Met de rentebonus wordt verwezen naar het feit dat België nu een pak minder rente moet betalen op de overheidsschuld in vergelijking met 20 jaar geleden. België zat 20 jaar geleden in slechte papieren: een torenhoge overheidsschuld tot 137% van het BBP en bijgevolg een gigantische rentelast die opliep tot bijna 11% van het BBP in 1992, zoals te zien op onderstaande figuur. Door de overheidsschuld af te bouwen en door de dalende rente werd de rentelast gradueel teruggebracht tot nu 3,6% van het BBP. De rentebonus is het gedeelte dat we nu minder moeten betalen dan toen, meer dan 7% dus. Omgerekend naar geld van vandaag is dat 26 miljard euro.
Bron: Ameco
Met andere woorden, doordat België het in 1992 zo slecht deed was er ruimte voor verbetering. Maar gezien ondertussen de overheidsschuld gestabiliseerd is en de rente fors gedaald, kan België niet meer rekenen op nog een keer een rentebonus. Peter De Keyzer heeft hierin dus gelijk.

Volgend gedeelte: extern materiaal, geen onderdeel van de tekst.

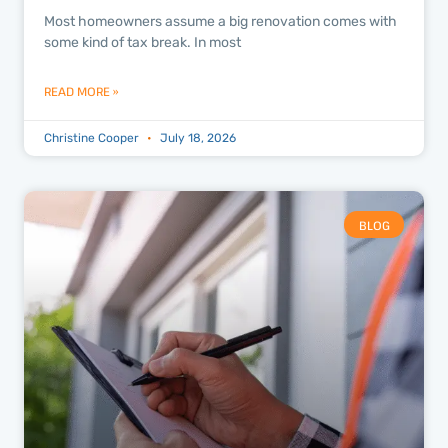
Most homeowners assume a big renovation comes with
some kind of tax break. In most
READ MORE »
Christine Cooper
July 18, 2026
BLOG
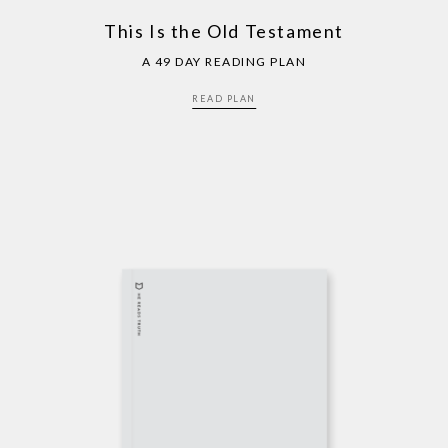
This Is the Old Testament
A 49 DAY READING PLAN
READ PLAN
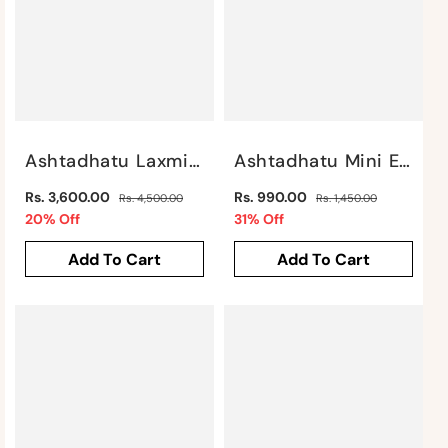
Ashtadhatu Laxmi Ganesh Saraswati By Satgurus
Ashtadhatu Mini Elephant By Satgurus
Regular
Regular
Rs. 3,600.00
Rs. 990.00
Rs. 4,500.00
Rs. 1,450.00
price
Sale
price
Sale
20% Off
31% Off
price
price
Add To Cart
Add To Cart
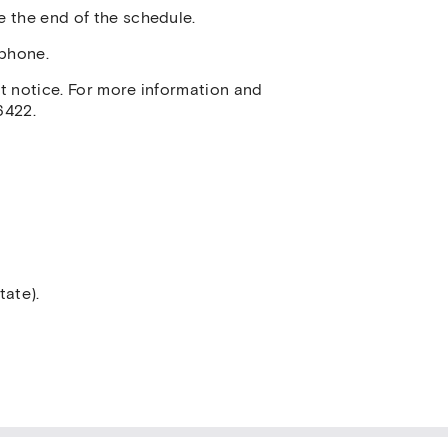
e the end of the schedule.
ephone.
ut notice. For more information and
6422.
tate).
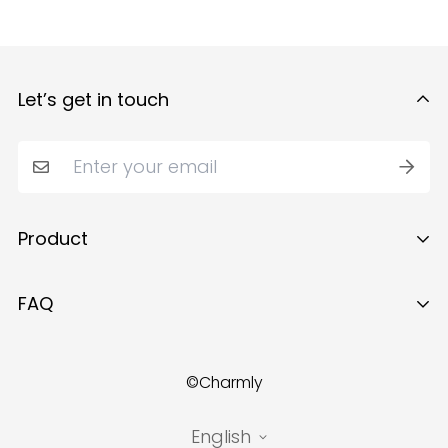
Let’s get in touch
Product
Ring
FAQ
Necklace
About Us
Earrings
©Charmly
Contact Us
Bracelet
Track Your Order
English
Brooch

Maar één ding verliest hij uit het oog: er is nog een domien waarop België het slecht doet, namelijk wat betreft de werkgelegenheidsgraad. Dat betekent dat er hier nog veel ruimte voor verbetering is. Men zou dus kunnen stellen dat als België het slim aanpakt, we in de toekomst kunnen profiteren van een grote werkbonus. Als we de werkbonus volledig zouden kunnen benutten, dan zal de vergrijzingskost lager uitvallen dan we nu denken. De vraag is: hoeveel lager.
De toekomstige vergrijzingskost wordt berekend door de Vergrijzingscommissie en de commissie gaat bij haar prognoses al uit van een hogere werkgelegenheidsgraad: zo zou de werkgelegenheidsgraad van de beroepsbevolking (15-64 jaar) volgens de commissie stijgen van 64% naar 68,5% in 2060. Zonder die stijging zou de extra vergrijzingskost nog hoger zijn.
De Vergrijzingscommissie krijgt bovendien het verwijt te optimistisch te zijn in haar voorspellingen. Maar ik denk dat de commissie wat betreft de werkgelegenheidsgraad te pessimistisch is. Of toch op zijn minst zeer pessimistisch wat betreft het potentieel van de toekomstige werkgelegenheidsgraad, en dus pessimistisch wat betreft het potentieel van de werkbonus.
Mijn argumentatie is eenvoudig: er zijn landen die nu al een werkgelegenheidsgraad halen die een pak hoger is dan de werkgelegenheidsgraad waarmee de Vergrijzingscommissie rekent voor België in 2060.
De figuur hieronder geeft de werkgelegenheidsgraad waarmee de Vergrijzingscommissie rekent (aangeduid met BE VC 2001, BE VC 2011,…). De figuur toont eveneens de werkgelegenheidsgraad in 2011 van de 7 buur- en/of toplanden (groen – FR-NL-DL-UK-DK-ZW-FI) en nog eens van Nederland en Zweden apart (die extra goed presteren). Deze cijfers komen van de Oeso (op de figuur aangeduid met OECD). Hieruit blijkt dat de Vergrijzingscommissie verwacht dat de werkgelegenheidsgraad zal stijgen tot 68% in 2030-2060. Maar dat is een niveau dat al in 2011 gemiddeld overtroffen wordt in de 7 buur- en/of toplanden. Zweden bereikt nu al een activiteitsgraad van 74% en Nederland zelfs bijna 75%.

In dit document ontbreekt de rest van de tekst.